かくいうおれのスタート地点に選んだ場所は、慣れ親しんだ小鳥遊堂の前だった。大通りには血の気の多いのが殺到しているだろうし、あえての闘いに身を投じる必要もない。ま、できることなら最後まで逃げ回って居たいが、どうせいつかはやらなきゃいけないんだ。最初は温存させてもらうとしよう。

ぷおぉぉーー!

悠「……来たか」

輝『試合開始です!さぁ参加者の皆さん!背後からでも屋根の上からでも、思う存分斬り合ってください!』

頭が痛い。アイツを実況に選んだのだけは、どう考えても失敗だとしか思えない……。

悠「が、いつまでも気にしている場合じゃないな」

なにせ敵は何百人もいるんだ。どこから襲われるかわかったもんじゃない。さて……どうするべきか。

輝『おお!早速大通りでは集団での戦闘開始されました!しかし、これは乱戦ではありません。徒党を組んだ一団が、次々に敵対者を打ち倒していきます!そのリーダーは酉居!酉居葉蔵です!これはさすがというべきでしょうか!』

酉居も参加しているのか。これはちょっと手ごわそうだな。見えない場所の情報も得られるのは、ちょっとは輝も見直しておこう。しかし軍を作って闘っているとか……酉居らしいといえばらしい、そういうのもアリなルールではあるんだけどな。

悠「……あー?」

男子生徒A「おらぁぁっ!」

悠「おっとっと」

ひょい!

男子生徒A「くそっ、失敗か!」

悠「やれやれ、もう来たのか。

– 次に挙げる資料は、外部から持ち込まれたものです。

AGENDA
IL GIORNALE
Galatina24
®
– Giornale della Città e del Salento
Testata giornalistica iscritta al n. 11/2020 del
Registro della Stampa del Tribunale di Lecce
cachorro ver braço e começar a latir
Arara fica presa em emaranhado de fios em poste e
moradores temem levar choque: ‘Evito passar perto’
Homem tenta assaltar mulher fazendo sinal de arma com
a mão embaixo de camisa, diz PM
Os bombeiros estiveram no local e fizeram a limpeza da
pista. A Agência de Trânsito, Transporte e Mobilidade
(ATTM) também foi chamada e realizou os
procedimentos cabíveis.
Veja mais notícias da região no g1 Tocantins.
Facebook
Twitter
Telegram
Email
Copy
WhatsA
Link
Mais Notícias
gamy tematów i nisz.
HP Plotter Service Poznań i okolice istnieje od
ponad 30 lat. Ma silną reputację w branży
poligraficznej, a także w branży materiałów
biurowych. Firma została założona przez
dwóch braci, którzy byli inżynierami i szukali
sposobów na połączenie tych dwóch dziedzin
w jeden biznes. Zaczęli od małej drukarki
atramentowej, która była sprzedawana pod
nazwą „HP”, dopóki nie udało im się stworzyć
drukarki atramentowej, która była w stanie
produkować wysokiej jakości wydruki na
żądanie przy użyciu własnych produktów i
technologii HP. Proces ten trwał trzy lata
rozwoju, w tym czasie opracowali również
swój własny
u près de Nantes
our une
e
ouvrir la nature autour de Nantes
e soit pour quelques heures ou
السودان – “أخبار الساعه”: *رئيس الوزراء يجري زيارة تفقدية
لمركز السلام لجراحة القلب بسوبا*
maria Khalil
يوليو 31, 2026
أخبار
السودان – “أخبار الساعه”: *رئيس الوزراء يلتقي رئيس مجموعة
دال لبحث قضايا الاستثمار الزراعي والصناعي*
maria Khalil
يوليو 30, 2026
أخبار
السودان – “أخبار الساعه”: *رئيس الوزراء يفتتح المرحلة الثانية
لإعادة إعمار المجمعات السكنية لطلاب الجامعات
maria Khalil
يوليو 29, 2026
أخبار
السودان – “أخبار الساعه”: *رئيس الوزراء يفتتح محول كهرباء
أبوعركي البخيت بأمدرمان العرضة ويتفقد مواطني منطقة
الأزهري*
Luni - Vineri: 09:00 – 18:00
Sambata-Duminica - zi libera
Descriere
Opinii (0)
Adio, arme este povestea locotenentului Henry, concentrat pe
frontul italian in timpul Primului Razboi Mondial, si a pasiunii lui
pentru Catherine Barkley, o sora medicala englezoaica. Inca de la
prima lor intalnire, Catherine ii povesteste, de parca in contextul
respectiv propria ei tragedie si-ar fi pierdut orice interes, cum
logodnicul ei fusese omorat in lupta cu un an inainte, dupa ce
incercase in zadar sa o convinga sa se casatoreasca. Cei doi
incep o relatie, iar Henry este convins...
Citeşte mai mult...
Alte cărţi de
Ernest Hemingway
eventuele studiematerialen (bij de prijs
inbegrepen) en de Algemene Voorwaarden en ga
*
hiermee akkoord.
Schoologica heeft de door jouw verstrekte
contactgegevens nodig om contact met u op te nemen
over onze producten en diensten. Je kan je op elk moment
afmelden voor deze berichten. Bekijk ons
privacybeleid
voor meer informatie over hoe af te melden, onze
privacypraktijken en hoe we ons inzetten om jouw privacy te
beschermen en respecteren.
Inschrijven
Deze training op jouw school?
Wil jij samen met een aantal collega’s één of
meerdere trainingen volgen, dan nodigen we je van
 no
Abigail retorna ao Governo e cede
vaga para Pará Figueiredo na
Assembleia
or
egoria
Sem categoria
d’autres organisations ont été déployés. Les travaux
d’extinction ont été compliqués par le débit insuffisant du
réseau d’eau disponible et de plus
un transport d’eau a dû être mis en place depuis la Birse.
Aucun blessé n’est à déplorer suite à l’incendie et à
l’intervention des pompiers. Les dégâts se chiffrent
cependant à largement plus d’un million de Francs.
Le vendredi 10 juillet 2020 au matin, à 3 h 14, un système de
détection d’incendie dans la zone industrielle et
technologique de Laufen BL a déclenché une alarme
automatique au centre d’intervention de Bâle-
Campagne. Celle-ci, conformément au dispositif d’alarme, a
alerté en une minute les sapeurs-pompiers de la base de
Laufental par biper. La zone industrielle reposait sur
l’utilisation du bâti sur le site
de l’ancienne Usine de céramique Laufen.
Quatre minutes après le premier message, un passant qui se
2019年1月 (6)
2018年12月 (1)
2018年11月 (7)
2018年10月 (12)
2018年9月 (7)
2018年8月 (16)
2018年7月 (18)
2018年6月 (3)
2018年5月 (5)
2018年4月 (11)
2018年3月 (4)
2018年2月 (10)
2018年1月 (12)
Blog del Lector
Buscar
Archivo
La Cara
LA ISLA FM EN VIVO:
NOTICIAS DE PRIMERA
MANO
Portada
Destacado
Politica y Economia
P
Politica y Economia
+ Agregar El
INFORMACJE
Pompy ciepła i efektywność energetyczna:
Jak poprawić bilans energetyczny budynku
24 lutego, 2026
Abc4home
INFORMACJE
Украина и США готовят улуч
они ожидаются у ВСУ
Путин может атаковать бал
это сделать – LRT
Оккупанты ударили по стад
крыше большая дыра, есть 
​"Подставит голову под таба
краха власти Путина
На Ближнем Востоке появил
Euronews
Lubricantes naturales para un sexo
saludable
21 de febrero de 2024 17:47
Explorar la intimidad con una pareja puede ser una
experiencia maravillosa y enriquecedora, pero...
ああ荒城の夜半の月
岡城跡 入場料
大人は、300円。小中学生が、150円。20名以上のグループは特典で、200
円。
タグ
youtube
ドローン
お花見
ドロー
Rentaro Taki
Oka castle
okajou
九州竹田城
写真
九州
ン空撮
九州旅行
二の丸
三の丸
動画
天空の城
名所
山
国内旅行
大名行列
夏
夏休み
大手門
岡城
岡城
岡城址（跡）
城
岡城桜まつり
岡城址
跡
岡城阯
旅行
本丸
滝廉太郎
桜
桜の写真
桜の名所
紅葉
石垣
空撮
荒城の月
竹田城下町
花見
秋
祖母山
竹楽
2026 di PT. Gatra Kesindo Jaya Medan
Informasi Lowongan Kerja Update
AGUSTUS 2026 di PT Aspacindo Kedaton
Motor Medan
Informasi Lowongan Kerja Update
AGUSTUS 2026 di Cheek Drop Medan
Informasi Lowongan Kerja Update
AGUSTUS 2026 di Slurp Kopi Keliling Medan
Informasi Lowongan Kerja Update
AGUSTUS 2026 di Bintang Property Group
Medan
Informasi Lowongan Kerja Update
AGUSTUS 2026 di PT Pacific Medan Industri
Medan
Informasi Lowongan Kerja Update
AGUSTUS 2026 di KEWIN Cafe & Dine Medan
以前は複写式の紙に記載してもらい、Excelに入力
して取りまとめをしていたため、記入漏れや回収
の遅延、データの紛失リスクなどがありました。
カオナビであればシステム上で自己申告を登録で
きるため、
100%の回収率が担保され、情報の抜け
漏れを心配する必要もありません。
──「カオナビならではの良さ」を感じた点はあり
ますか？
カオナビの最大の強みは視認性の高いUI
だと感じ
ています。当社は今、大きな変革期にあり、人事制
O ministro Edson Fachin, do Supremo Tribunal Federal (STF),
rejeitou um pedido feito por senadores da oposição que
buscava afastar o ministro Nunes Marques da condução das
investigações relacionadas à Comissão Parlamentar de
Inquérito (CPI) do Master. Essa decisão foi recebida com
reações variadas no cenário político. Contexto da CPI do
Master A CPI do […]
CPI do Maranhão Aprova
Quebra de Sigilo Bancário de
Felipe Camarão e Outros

まだ余裕があると思ってたのに……」

男子生徒A「そういうボンヤリしてるのから、一人ずつ片づけていくのが勝利の道だろ」

悠「返す言葉もないな」

男子生徒A「のんびりおしゃべりするつもりはない!」

ビュバッ!

悠「ほいっと」

男子生徒A「なっ、かわした!?」

悠「そんな大振りで、隙だらけだっ!オラァっ!」

ドゴッ!
男子生徒A「ぅあああっ!!」

スタンド……もとい、真正面からのストレートが決まり、相手が倒れる。おれは腰の刀を抜いてぺちっと叩くと、指輪型の登録証が音を出した。これで斬ったこと、斬られたことが中央管理システムに伝わるらしい。おれは刀を寅や風雷コンビはどうなるんだろうか……。

悠「しかし、これじゃなかなか気を抜く暇もないな」

ただ想像以上に楽に、ひとりめを倒せたのも確かだ。師匠から受けた指導と、吉音たちについて不良生徒と何度もやり合ってきた成果かな。



ー大江戸学園:通りー

男子生徒B「ま、ま、待て、ここで負けてくれたらあとで寿司奢ってやるぞ」

悠「寿司程度で釣られるわけ無いだろ」

男子生徒B「じゃあ三食まで出す!これならどうだ!」

悠「興味なしっ!」

ドンっ!

男子生徒B「ぐはっ……!」

ぺちっ!ブブーっ!

悠「いちいち刀でシバくのめんどくさいな……しっかし、聞いていたとはいえ、本当にいるんだな、試合中に八百長を持ちかけてくるのが」

あれから小鳥遊堂の前で続けて数人に襲われたが、それからはパッタリと人通りが途絶えた。あまりに暇なので、らしくないとは思いつつ、昼を過ぎたころからあてもなくウロウロしてみることに……。どうも局面は最初の混乱を抜けて、ある程度の腕か作戦があった人ばかりが残ってきているようだ。

聞こえてくる輝の実況で、ごく大まかには戦況を掴むことができる。